In step 2.2 bindgen seems to lose it. It keeps the old macro values and this causes a screw up. But I have no idea why in the first place the value of SIGCONT and SIGSTOP are swapped, but they are.

So somehow we have to make bindgen aware that here are potentially macros defined, undefined, defined again.

elfenpiff commented 8 months ago

@elBoberido @passchaos

So the bug is in bindgen-0.65.1 (and current 0.69.2). The following C code is not translated correctly.

#define A 1
#define B 2

#undef A
#define A 2
#undef B
#define B 1

The result should that A == 2 and B == 1 but the generated file shows

/* automatically generated by rust-bindgen 0.65.1 */

pub const A: u32 = 1;
pub const B: u32 = 2;
elfenpiff commented 8 months ago

Here is the bindgen bugreport: https://github.com/rust-lang/rust-bindgen/issues/2722

elfenpiff commented 8 months ago

@passchaos @fengtuo58 The bug is fixed and iceoryx2 0.2.2 is released.

elBoberido commented 7 months ago

@passchaos @fengtuo58 would be great if you could confirm that it is also fixed for you and then close the issue :)

passchaos commented 7 months ago

@elBoberido I confirm that the issue are fixed, both for tegra and ubuntu.

elBoberido commented 7 months ago

Oh, totally forgot that just a workaround was merged and we need to wait for a proper fix in bindgen.

fengtuo58 commented 7 months ago

It is not work at this commit commit 891ae9bc4e26c95c0e067140d93240bba4c6ca86 (origin/main, origin/HEAD)
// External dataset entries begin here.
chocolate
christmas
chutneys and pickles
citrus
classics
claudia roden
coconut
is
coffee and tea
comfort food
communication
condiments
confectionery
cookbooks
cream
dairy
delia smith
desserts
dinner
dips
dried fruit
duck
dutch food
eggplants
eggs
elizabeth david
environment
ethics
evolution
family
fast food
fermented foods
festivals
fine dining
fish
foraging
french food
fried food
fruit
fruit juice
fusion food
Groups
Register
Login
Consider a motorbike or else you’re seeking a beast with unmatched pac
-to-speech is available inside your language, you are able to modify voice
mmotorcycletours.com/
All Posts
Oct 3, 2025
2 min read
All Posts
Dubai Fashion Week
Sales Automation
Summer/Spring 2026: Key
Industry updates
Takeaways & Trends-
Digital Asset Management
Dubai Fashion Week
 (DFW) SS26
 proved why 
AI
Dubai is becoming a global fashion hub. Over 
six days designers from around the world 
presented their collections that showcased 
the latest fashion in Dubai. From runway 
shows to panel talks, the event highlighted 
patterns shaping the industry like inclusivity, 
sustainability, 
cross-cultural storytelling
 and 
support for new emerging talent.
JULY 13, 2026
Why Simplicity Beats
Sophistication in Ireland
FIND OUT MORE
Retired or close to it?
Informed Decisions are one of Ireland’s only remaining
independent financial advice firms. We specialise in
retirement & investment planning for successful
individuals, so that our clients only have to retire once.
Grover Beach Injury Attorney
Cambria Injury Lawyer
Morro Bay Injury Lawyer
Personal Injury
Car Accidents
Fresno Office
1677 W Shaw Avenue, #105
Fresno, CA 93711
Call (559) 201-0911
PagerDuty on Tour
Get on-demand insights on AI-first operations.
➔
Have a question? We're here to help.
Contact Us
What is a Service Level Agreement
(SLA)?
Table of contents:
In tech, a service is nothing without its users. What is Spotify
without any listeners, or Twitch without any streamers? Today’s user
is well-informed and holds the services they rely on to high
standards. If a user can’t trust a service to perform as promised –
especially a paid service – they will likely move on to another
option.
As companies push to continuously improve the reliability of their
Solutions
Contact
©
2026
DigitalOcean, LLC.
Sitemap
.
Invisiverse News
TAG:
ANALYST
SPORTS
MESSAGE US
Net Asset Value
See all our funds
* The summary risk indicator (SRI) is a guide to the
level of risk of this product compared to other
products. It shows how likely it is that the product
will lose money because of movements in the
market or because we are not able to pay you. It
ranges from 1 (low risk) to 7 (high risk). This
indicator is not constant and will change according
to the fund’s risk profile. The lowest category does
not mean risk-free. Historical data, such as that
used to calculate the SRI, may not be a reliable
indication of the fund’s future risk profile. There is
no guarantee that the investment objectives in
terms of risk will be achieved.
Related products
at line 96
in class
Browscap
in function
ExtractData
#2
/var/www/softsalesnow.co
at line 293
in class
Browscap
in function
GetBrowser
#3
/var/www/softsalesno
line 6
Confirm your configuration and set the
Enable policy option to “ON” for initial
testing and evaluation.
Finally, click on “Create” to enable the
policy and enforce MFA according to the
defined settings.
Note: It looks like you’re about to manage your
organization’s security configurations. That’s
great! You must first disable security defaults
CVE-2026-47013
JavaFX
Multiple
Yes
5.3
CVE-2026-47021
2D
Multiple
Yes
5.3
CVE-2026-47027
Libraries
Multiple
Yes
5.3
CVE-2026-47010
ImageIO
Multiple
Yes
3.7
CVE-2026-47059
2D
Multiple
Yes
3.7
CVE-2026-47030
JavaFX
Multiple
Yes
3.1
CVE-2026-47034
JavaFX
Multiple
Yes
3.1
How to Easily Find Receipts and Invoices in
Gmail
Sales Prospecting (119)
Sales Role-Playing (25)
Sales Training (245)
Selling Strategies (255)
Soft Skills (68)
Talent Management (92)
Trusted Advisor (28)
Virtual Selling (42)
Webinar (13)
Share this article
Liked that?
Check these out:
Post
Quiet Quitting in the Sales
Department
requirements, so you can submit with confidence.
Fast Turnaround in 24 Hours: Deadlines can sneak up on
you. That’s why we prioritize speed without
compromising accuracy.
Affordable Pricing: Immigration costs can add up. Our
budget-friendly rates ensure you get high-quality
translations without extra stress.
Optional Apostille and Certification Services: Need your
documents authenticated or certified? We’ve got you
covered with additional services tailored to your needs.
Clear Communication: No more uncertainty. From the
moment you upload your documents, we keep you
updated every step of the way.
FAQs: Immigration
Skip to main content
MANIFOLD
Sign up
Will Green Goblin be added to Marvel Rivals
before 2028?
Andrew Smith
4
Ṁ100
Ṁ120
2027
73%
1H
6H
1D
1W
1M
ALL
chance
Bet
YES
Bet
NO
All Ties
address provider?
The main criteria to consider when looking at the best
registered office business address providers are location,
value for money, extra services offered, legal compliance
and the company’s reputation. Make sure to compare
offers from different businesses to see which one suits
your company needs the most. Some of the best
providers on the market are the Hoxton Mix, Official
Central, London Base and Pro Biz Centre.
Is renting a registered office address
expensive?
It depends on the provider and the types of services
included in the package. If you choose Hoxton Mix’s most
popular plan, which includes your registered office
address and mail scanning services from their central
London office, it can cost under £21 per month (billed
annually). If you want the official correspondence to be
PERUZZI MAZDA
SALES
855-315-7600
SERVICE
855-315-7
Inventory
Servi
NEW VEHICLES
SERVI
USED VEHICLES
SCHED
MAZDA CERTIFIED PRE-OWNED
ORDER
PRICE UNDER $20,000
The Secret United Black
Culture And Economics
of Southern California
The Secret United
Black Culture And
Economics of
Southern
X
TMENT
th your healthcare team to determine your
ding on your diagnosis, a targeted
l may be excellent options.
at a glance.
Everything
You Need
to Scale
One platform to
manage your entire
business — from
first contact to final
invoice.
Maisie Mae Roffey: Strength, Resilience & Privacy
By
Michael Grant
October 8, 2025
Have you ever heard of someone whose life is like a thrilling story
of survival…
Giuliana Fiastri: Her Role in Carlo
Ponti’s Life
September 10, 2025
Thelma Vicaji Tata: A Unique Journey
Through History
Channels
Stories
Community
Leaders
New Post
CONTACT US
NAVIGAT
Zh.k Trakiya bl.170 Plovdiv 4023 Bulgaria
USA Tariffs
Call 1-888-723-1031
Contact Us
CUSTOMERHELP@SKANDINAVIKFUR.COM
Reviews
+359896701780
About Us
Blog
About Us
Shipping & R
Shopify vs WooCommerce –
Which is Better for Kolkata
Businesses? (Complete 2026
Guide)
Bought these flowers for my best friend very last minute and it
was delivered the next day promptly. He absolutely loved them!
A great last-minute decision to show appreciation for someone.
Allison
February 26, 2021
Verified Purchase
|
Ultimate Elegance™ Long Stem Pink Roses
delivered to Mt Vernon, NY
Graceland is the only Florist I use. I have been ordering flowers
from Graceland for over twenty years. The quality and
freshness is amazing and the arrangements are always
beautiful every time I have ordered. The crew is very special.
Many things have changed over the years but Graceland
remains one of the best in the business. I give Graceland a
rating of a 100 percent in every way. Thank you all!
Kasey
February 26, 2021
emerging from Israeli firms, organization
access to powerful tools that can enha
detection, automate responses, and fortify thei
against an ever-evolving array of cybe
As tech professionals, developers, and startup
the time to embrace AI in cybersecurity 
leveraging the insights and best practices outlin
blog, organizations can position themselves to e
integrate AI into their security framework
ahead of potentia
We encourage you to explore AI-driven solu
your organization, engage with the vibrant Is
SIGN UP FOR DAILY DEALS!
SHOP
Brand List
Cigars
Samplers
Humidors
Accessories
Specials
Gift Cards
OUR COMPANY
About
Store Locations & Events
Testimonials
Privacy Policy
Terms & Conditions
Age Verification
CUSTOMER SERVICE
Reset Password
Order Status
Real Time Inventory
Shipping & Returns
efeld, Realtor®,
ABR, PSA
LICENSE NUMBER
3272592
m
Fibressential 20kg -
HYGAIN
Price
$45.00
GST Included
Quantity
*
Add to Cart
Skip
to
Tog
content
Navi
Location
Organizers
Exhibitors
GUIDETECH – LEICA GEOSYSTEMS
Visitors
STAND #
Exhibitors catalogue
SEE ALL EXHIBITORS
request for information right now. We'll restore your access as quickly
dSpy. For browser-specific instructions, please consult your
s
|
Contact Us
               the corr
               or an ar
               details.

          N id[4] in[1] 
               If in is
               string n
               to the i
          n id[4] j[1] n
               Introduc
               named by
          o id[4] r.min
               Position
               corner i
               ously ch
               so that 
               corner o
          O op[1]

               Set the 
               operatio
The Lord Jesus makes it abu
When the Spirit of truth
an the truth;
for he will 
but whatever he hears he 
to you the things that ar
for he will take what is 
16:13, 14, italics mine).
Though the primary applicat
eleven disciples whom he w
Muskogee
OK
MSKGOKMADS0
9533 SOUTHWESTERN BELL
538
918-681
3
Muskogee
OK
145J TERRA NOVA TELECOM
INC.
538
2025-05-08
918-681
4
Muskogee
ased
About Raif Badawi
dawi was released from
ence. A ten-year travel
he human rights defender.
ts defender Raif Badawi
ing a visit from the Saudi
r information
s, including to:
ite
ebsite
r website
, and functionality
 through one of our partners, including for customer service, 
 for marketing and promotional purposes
./benchmark-publish-subscribe 11 [F] SignalHandler { registered_signals: [] } | This should never happen! Unable to register raw signal since sigaction was called with invalid parameters. thread '' panicked at iceoryx2-bb/posix/src/signal.rs:515:13: From: SignalHandler { registered_signals: [] } ::: This should never happen! Unable to register raw signal since sigaction was called with invalid parameters. note: run with RUST_BACKTRACE=1 environment variable to display a backtrace 12 [F] SignalHandler { registered_signals: [] } | This should never happen! Unable to register raw signal since sigaction was called with invalid parameters. thread '' panicked at iceoryx2-bb/posix/src/signal.rs:515:13: From: SignalHandler { registered_signals: [] } ::: This should never happen! Unable to register raw signal since sigaction was called with invalid parameters.

fengtuo58 commented 7 months ago

It is not work at this commit commit 891ae9bc4e26c95c0e067140d93240bba4c6ca86 (origin/main, origin/HEAD)

./benchmark-publish-subscribe 11 [F] SignalHandler { registered_signals: [] } | This should never happen! Unable to register raw signal since sigaction was called with invalid parameters. thread '' panicked at iceoryx2-bb/posix/src/signal.rs:515:13: From: SignalHandler { registered_signals: [] } ::: This should never happen! Unable to register raw signal since sigaction was called with invalid parameters. note: run with RUST_BACKTRACE=1 environment variable to display a backtrace 12 [F] SignalHandler { registered_signals: [] } | This should never happen! Unable to register raw signal since sigaction was called with invalid parameters. thread '' panicked at iceoryx2-bb/posix/src/signal.rs:515:13: From: SignalHandler { registered_signals: [] } ::: This should never happen! Unable to register raw signal since sigaction was called with invalid parameters.

elBoberido commented 7 months ago

@fengtuo58 the output you posted cannot be from the current main branch. This is the current string

"This should never happen! posix::sigaction returned {}. Unable to register raw signal since sigaction was called with invalid parameters: {:?} which lead to error: {:?}."

So there must be posix::sigaction returned and which lead to error: in the error string. Can you please check that the you have all the updates?